== What is expected ==
Repeat the data exactly, please; no pictures belong in the copy.

Pose estimation data:
_ _ _ _ _ _ _

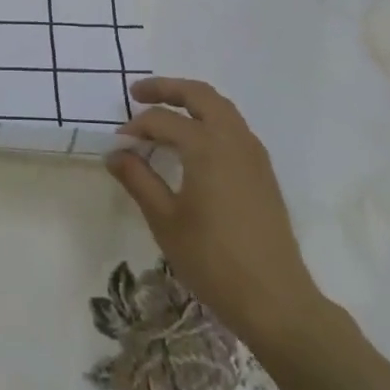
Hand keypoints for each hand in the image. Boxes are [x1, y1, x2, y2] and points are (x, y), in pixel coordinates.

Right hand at [106, 77, 327, 351]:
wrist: (275, 301)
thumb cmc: (213, 260)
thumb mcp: (165, 220)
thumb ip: (138, 179)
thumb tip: (114, 153)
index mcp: (207, 146)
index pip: (162, 120)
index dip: (135, 127)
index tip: (117, 144)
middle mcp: (234, 139)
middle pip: (200, 95)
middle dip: (167, 88)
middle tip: (137, 93)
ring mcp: (254, 154)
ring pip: (221, 108)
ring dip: (191, 102)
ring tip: (164, 113)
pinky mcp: (263, 172)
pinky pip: (233, 128)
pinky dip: (209, 120)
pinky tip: (193, 143)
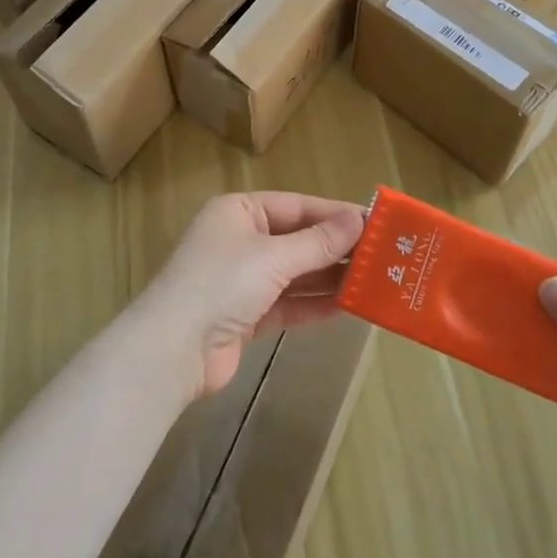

_ _ _ _ _ _ _

== Solved exercise ==
Hand keypoints for each hand in the image. Boxes are [x1, y1, x2, y2] and points are (x, y), in pixel coordinates.

Right hand at [106, 77, 327, 351]:
wrist: (275, 301)
thumb cmc: (213, 260)
thumb mcp: (165, 220)
thumb ip: (138, 179)
thumb tip: (114, 153)
index mcp: (207, 146)
index pip: (162, 120)
index dip: (135, 127)
index tip: (117, 144)
middle mcp: (234, 139)
middle pip: (200, 95)
middle dip: (167, 88)
middle tip: (137, 93)
ring mcp: (254, 154)
ring pip: (221, 108)
ring dip: (191, 102)
ring tip: (164, 113)
pinky mcp: (263, 172)
pinky pip: (233, 128)
pinky dip: (209, 120)
pinky tip: (193, 143)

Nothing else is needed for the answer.